Find out how many lines of the listing below include "mathcal" and report only that number.

===============

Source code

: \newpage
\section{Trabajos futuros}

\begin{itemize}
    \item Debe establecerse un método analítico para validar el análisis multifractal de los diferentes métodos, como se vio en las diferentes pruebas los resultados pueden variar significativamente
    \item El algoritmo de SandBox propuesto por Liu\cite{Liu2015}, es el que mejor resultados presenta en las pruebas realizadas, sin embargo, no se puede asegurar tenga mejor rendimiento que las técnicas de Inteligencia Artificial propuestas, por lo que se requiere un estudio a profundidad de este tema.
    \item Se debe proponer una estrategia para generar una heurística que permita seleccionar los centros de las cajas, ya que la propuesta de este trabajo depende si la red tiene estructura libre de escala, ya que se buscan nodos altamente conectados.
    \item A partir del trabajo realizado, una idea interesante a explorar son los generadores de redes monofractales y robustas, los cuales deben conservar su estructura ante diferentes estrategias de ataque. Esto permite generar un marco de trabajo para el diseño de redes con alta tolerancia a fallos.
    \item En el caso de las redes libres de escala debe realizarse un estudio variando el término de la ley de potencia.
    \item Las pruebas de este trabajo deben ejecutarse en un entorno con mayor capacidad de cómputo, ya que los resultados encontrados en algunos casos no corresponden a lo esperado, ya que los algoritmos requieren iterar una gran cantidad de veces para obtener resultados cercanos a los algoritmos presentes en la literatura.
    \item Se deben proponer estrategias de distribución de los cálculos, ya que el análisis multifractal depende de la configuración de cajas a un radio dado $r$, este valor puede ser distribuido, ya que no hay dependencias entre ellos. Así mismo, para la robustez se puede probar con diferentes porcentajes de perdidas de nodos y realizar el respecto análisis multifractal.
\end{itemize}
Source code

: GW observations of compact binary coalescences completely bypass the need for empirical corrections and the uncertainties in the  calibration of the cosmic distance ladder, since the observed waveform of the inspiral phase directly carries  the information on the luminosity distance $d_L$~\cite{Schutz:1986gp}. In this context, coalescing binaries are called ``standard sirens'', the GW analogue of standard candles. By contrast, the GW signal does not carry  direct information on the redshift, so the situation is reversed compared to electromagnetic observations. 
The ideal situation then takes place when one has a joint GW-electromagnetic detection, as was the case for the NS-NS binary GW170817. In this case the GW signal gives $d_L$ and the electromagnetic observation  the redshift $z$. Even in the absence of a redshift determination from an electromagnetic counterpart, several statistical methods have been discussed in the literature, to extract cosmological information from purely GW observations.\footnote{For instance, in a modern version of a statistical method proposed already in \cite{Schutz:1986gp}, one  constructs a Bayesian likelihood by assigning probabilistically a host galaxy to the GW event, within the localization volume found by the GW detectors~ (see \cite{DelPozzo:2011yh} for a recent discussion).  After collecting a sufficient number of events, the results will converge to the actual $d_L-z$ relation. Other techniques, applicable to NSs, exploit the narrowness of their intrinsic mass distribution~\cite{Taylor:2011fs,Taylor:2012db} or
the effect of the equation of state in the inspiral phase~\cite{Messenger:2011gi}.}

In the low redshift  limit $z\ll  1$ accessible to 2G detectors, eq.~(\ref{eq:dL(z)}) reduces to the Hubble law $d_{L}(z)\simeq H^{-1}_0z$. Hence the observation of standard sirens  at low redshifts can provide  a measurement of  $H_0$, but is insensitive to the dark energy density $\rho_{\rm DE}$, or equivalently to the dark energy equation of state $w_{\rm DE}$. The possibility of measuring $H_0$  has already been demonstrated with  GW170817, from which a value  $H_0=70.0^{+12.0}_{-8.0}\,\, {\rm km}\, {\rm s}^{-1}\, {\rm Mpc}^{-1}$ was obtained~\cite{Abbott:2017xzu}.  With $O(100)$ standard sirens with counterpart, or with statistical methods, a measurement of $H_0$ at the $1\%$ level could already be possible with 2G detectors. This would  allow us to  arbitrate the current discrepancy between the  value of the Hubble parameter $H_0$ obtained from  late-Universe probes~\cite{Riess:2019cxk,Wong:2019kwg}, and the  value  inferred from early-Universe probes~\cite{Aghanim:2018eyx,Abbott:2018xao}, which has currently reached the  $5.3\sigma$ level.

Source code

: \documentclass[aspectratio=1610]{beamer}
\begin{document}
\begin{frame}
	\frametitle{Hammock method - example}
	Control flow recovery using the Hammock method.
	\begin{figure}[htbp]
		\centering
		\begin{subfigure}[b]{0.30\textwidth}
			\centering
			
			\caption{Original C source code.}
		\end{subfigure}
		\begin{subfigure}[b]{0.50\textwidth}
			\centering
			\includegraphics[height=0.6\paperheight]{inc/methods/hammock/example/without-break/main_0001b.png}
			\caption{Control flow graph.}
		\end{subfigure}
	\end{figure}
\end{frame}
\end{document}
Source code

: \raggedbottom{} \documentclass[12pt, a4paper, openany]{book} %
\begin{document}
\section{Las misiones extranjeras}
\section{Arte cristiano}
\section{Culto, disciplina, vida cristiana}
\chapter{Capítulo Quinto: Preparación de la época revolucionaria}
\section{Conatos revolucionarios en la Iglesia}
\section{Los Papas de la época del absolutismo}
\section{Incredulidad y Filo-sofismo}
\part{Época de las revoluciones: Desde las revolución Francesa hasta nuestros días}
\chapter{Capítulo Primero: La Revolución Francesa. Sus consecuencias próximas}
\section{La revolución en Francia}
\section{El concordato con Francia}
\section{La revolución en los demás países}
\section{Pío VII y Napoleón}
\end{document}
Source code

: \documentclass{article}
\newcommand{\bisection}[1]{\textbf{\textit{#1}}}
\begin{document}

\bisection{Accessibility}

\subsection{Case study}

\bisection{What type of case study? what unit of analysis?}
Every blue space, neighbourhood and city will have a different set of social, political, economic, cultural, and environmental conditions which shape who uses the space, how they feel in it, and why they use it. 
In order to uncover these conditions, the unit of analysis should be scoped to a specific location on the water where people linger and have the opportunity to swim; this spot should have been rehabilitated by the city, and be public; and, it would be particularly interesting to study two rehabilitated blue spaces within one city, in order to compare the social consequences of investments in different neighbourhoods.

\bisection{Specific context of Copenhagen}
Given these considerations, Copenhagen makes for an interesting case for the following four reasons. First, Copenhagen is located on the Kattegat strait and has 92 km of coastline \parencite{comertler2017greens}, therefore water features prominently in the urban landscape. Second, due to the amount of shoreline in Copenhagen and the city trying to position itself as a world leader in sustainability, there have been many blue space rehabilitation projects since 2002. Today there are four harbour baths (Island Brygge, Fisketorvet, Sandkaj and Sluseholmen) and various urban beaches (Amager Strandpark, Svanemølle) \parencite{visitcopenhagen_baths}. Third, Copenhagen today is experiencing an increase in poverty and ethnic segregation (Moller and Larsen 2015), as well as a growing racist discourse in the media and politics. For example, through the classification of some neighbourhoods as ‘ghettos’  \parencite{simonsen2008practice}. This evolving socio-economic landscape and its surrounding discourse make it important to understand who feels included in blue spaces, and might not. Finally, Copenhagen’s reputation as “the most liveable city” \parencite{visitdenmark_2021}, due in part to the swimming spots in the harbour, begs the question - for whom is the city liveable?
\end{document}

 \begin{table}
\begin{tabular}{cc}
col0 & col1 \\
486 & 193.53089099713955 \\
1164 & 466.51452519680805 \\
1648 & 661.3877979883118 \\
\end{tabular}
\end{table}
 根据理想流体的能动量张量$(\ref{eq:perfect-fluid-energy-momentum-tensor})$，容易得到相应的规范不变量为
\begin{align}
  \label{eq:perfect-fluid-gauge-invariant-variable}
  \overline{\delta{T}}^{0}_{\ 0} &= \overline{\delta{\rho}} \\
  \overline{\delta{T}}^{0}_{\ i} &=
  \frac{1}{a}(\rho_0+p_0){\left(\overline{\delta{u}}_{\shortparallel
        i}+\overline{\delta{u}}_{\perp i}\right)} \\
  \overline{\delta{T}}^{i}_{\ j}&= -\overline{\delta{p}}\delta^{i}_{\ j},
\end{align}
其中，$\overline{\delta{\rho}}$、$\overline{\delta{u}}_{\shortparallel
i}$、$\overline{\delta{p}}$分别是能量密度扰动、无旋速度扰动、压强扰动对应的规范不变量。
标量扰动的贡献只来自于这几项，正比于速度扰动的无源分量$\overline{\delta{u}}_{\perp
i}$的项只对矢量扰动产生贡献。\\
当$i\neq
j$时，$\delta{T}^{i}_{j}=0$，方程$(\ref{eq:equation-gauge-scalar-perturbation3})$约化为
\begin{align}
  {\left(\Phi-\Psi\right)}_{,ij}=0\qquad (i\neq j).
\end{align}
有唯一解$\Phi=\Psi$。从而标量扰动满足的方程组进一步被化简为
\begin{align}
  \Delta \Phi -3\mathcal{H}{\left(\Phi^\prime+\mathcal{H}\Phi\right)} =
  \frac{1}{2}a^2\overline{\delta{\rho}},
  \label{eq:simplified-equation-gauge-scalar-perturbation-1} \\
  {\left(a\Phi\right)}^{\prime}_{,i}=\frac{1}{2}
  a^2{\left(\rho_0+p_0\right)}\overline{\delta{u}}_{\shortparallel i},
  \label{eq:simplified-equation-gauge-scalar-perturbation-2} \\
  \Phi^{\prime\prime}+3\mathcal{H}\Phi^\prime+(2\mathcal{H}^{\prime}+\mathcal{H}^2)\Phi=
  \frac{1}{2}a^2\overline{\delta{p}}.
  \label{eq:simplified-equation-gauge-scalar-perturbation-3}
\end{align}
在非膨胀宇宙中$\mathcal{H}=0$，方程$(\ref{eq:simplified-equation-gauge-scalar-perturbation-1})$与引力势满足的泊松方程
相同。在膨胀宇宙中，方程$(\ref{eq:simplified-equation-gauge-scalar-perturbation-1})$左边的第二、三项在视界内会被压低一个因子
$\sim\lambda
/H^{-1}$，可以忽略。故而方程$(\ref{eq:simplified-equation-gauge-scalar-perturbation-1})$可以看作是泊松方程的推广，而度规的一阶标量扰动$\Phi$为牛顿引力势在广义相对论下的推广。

===============

## Completed exercise:
3